Establishing a consistent routine in the operating room is the key for both increased efficiency as well as increased safety. Performing the same routine at the same pace, over and over again, leads to strong teamwork and standards that ensure the best outcomes.

We must first remind our readers, particularly the new surgeons in our ranks, that this is not about speed. Rushing is a bad idea because being hasty leads to errors which not only slow down the process and cause delays, but can also result in safety issues and sub-optimal vision.

We measure the cycle time of each surgery, which is the time it takes to complete a surgery including all steps, not just the actual surgical time. The beginning of one surgery (the time of the first incision) to the time of the beginning of the next surgery (first incision) is one complete cycle.
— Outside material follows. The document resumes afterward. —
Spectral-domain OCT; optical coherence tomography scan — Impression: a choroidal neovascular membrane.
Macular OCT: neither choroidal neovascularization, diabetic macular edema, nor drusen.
For our typical cataract surgeries we have a 21 minute cycle time with the following guidelines:

  • 7 minutes for setting up the room, bringing the patient into the room, doing the time-out, and performing the prep and placing the drapes
  • 7 minutes for the actual surgery which is from the first incision to drapes off
  • 7 minutes for medicating the eye, placing a protective cover, bringing the patient out of the room, and cleaning the room

Review our previous post about efficiency and look at the case examples where we improve without having to shave even a minute from the actual surgical cut time.

In the figure above, we have a screen shot of the files from a few cases done in one operating room. The time-stamp of the video file shows the moment just prior to the first incision when the video recording was started. Notice that there is some variation in the cycle times, with the shorter cycle time being 18 or 19 minutes and the longest being 23 minutes. We can also see the differences in file sizes, with the most complex case taking 1 GB of storage versus just 0.7 GB for the shortest cases. This is the difference in surgical cut-time with complex cases such as small pupils or dense cataracts taking a bit longer. Still, the overall cycle time is 20.8 minutes on average.

This is about 3 entire cycles (surgeries) per hour in one operating room. While it is possible to try to squeeze this time even more, in our case it is not advised. This is a comfortable rate which allows for efficiency without ever feeling rushed. Our complication rate is very, very low and we have never had an issue such as wrong site or wrong IOL surgery in 20,000 cases.

Should you video record every case? We try to record many surgeries so that the footage can be reviewed, but some patients don’t want their surgeries recorded, and sometimes there are other issues. Due to the volume of surgeries and the large file sizes, we write over the routine cases and tend to save just the interesting ones for teaching here on CataractCoach.